Director: GILLO PONTECORVO

ITALY-ALGERIA • 1966 • SUBTITLED • BLACK AND WHITE • 120 MIN


ONE OF THE MOST CELEBRATED AND INFLUENTIAL OF POLITICAL FILMS, GILLO PONTECORVO’S 1966 CLASSIC ABOUT THE ALGERIAN WAR OF INDEPENDENCE REMAINS AS RELEVANT AS IT EVER WAS.
The Battle of Algiers is about the long campaign fought by Algerians to rid themselves of the colonial yoke of France. It focuses on the revolt of the urban populace of the Casbah in Algiers and in particular on one (fictitious) leader of the liberation movement (the FLN), Ali la Pointe.

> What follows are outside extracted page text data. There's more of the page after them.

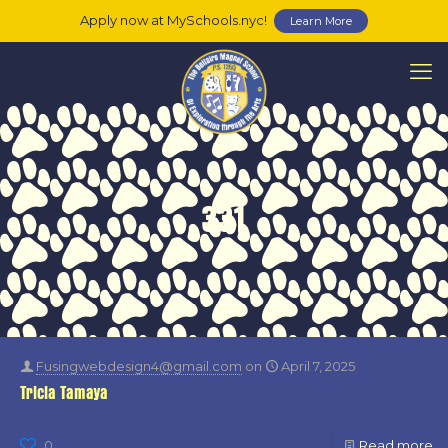
Apply now at MySchools.nyc!
Learn More
331
Fusingwebdesign4@gmail.com
on
April 7, 2025
Tricia Tamaya
0
Read more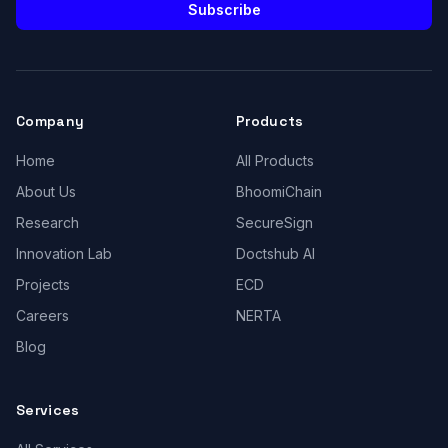
Subscribe
Company
Products
Home
All Products
About Us
BhoomiChain
Research
SecureSign
Innovation Lab
Doctshub AI
Projects
ECD
Careers
NERTA
Blog
Services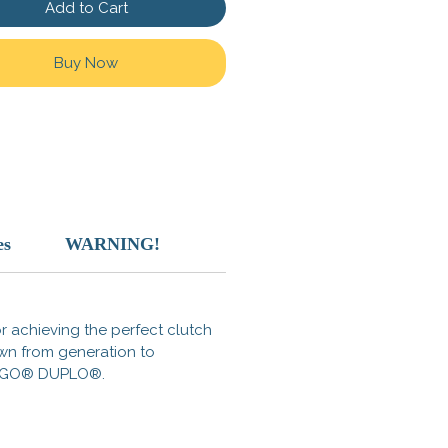
Add to Cart
d for adaptability and
on, this armor is perfect for
Buy Now
ers, warriors, raiders, or brave
xplorers. With its bold aesthetic
h-quality compatible design, it
amlessly into your wasteland
.
atures:
omizable Fit: Compatible with
es
WARNING!
 minifigure heads and torsos.
ning Detail: Metallic accents
a functional, battle-worn style.
alypse Ready: Built to survive
for achieving the perfect clutch
post-apocalytpic MOC.
own from generation to
s LEGO® DUPLO®.
p now and transform your
and adventures!
Check out the
 our Wasteland Survival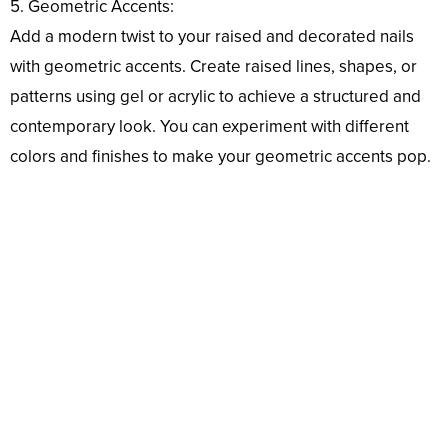
5. Geometric Accents:
Add a modern twist to your raised and decorated nails
with geometric accents. Create raised lines, shapes, or
patterns using gel or acrylic to achieve a structured and
contemporary look. You can experiment with different
colors and finishes to make your geometric accents pop.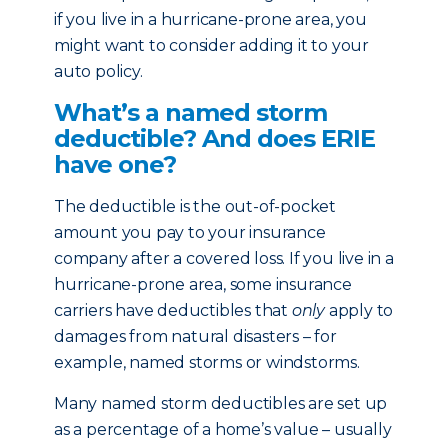
if you live in a hurricane-prone area, you
might want to consider adding it to your
auto policy.
What’s a named storm
deductible? And does ERIE
have one?
The deductible is the out-of-pocket
amount you pay to your insurance
company after a covered loss. If you live in a
hurricane-prone area, some insurance
carriers have deductibles that
only
apply to
damages from natural disasters – for
example, named storms or windstorms.
Many named storm deductibles are set up
as a percentage of a home’s value – usually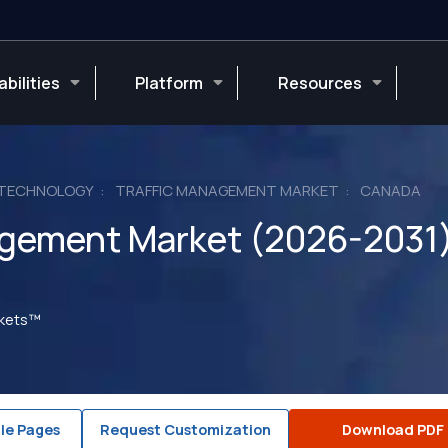
bilities
Platform
Resources
 TECHNOLOGY
TRAFFIC MANAGEMENT MARKET
CANADA
agement Market (2026-2031
rkets™
le Pages
Request Customization
Download PDF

A powerful opening sequence shows the torture by the French of a member of the FLN and the subsequent capture of Ali and his remaining comrades. The narrative then goes into flashback to trace the politicisation of Ali, hitherto a small-time street criminal. The film’s style, with its documentary-like reconstruction of events and grainy black and white photography, owes much to the influence of Italian neo-realism. Care is taken to present a balanced account of the French position by establishing the figure of an intelligent French army officer, Colonel Mathieu, in opposition to Ali. Similarly, the film doesn’t shrink from showing the horrors of the FLN’s bombing campaign. Overall, though, Pontecorvo’s film is neither balanced nor impartial in its allegiances. Its argument is a moral one and its aim is to show the rightness of the Algerian cause. It’s impossible in a short review to do justice to this masterwork of political cinema—from its powerful score (by Ennio Morricone and Pontecorvo), to the fine, angry intelligence of its script (by Franco Solinas), to its use of actors, both professional and amateur. —Marion Doyen.